Sam Jepp

Personal information
- Full name: Samuel Richard Jepp
- Date of birth: 22 February 1885
- Place of birth: Aldershot, England
- Date of death: 1968 (aged 82–83)
- Height: 5 ft 9 in (1.75 m)
- Position(s): Centre half

Youth career
- Aldershot Athletic
- Royal Army Medical Corps

Senior career*
- Years: Team / Apps / (Gls)
- 1907–1911: Southampton / 70 / (2)
- 1911–1912: South Farnborough Athletic
- 1912–1914: Swansea Town / 20 / (1)

= Sam Jepp =

English footballer (1885–1968)

Samuel Richard Jepp (22 February 1885 – 1968) was an English professional footballer who played in various defence positions for Southampton and Swansea Town in the early twentieth century.

==Football career==
Jepp was born in Northtown, Aldershot, Hampshire and played his youth football with Aldershot Athletic before joining the Royal Army Medical Corps. On leaving the Army, Jepp returned to Aldershot before being signed by Southampton of the Southern League in 1907.

He made his debut for the "Saints" on 15 February 1908, when he replaced former England international Harry Hadley at left-half in a 4–0 defeat at Brentford. He made four further appearances in the 1907–08 season, including each of the half-back positions and at right-back. In 1908–09, he had two runs in the side with six matches at left-half in October (replacing John Johnston with Bert Trueman switching to the right), and twelve matches from mid-January at centre-half whilst Frank Thorpe was out with injury.

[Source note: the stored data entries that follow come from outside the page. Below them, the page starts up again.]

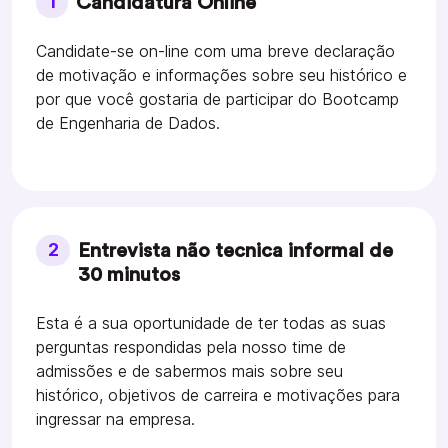
1
Candidatura Online
Candidate-se on-line com uma breve declaração
de motivação e informações sobre seu histórico e
por que você gostaria de participar do Bootcamp
de Engenharia de Dados.
2
Entrevista não tecnica informal de
30 minutos
Esta é a sua oportunidade de ter todas as suas
perguntas respondidas pela nosso time de
admissões e de sabermos mais sobre seu
histórico, objetivos de carreira e motivações para
ingressar na empresa.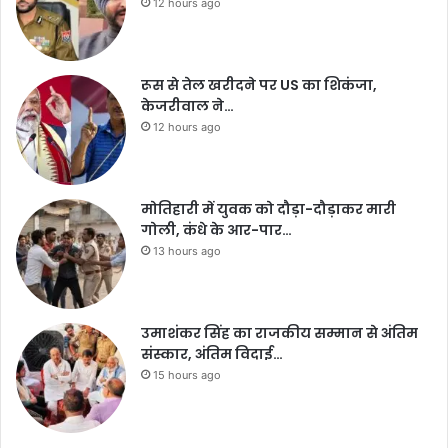
12 hours ago
रूस से तेल खरीदने पर US का शिकंजा,
केजरीवाल ने…
12 hours ago
मोतिहारी में युवक को दौड़ा-दौड़ाकर मारी
गोली, कंधे के आर-पार…
13 hours ago
उमाशंकर सिंह का राजकीय सम्मान से अंतिम
संस्कार, अंतिम विदाई…
15 hours ago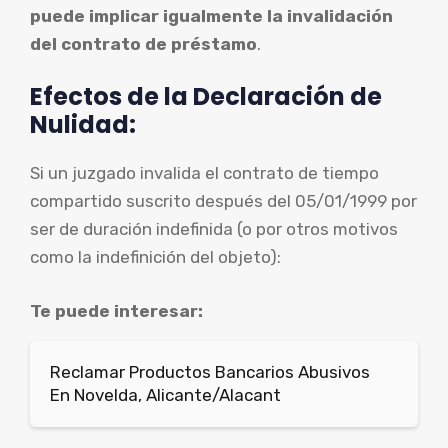
puede implicar igualmente la invalidación
del contrato de préstamo
.
Efectos de la Declaración de
Nulidad:
Si un juzgado invalida el contrato de tiempo
compartido suscrito después del 05/01/1999 por
ser de duración indefinida (o por otros motivos
como la indefinición del objeto):
Te puede interesar:
Reclamar Productos Bancarios Abusivos
En Novelda, Alicante/Alacant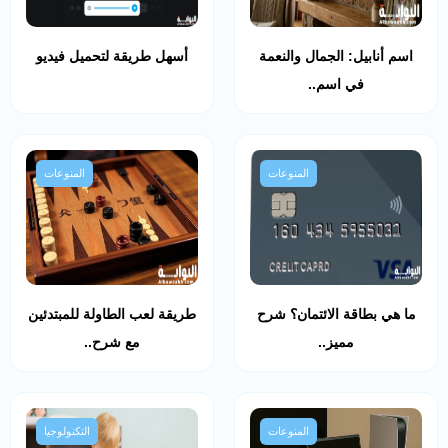
اسم أنابيل: الجمال والنعمة
أسهل طريقة لتحميل فيديو
في اسم..
المنوعات
المنوعات
ما هي بطاقة الائتمان؟ شرح
طريقة لعب الطاولة للمبتدئين
مميز..
مع شرح..
المنوعات
التكنولوجيا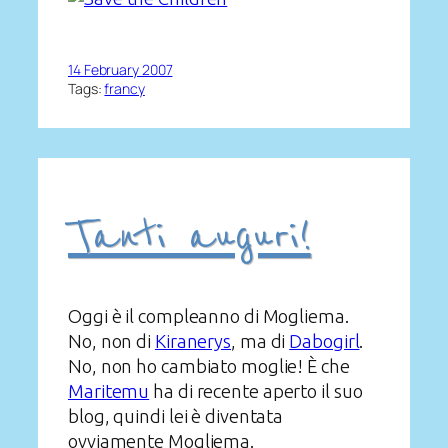
14 February 2007
Tags:
francy
Tanti auguri!
Oggi è il compleanno di Mogliema.
No, non di
Kiranerys
, ma di
Dabogirl
.
No, non ho cambiato moglie! È che
Maritemu
ha di recente aperto il suo
blog, quindi lei è diventata
ovviamente Mogliema.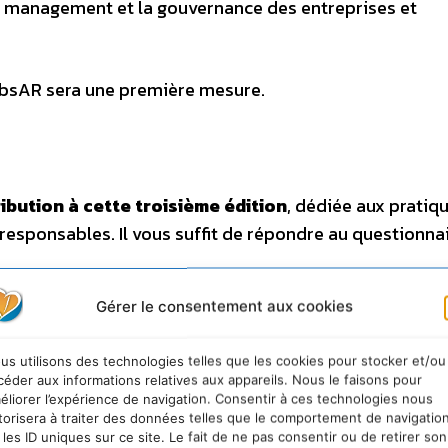
le management et la gouvernance des entreprises et
’ObsAR sera une première mesure.
ibution à cette troisième édition
, dédiée aux pratiq
 responsables. Il vous suffit de répondre au questionna
Gérer le consentement aux cookies
’intérêt de cette enquête. Elle ne vous prendra que
10 
us utilisons des technologies telles que les cookies pour stocker et/ou
céder aux informations relatives aux appareils. Nous le faisons pour
bonnement d’un an à la newsletter de la CDAF
«
Prof
éliorer l’expérience de navigation. Consentir à ces technologies nous
torisera à traiter des données telles que le comportement de navigatio
nt
un abonnement d’un an au mensuel «
Décisions A
 les ID uniques sur ce site. Le fait de ne pas consentir ou de retirer son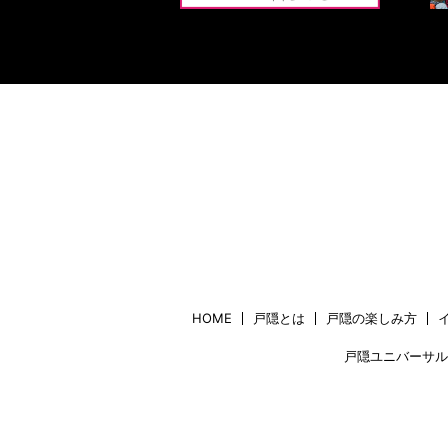
HOME
戸隠とは
戸隠の楽しみ方
戸隠ユニバーサル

His longest period in the side came in the 1909–10 season, when he took over from new signing Andrew Davidson after the first six matches, retaining the No. 5 shirt for the remainder of the season. Jepp started the following season as the regular centre-half, before losing his place to Frank Monk after five matches. Although Jepp made a further four appearances later in the season, including playing as centre-forward against Luton Town on New Year's Eve, he was unable to regain a regular place in the side and was released in the summer of 1911.

After spending a season back in northern Hampshire with South Farnborough Athletic, Jepp became one of Swansea Town's first professional players in 1912, and scored one goal in twenty league appearances. By the start of World War I, Jepp had returned to Aldershot and his football career was over.

==Family==
His son, also Samuel Richard Jepp, was killed at Tobruk on 24 June 1942 while serving with the Royal Tank Regiment.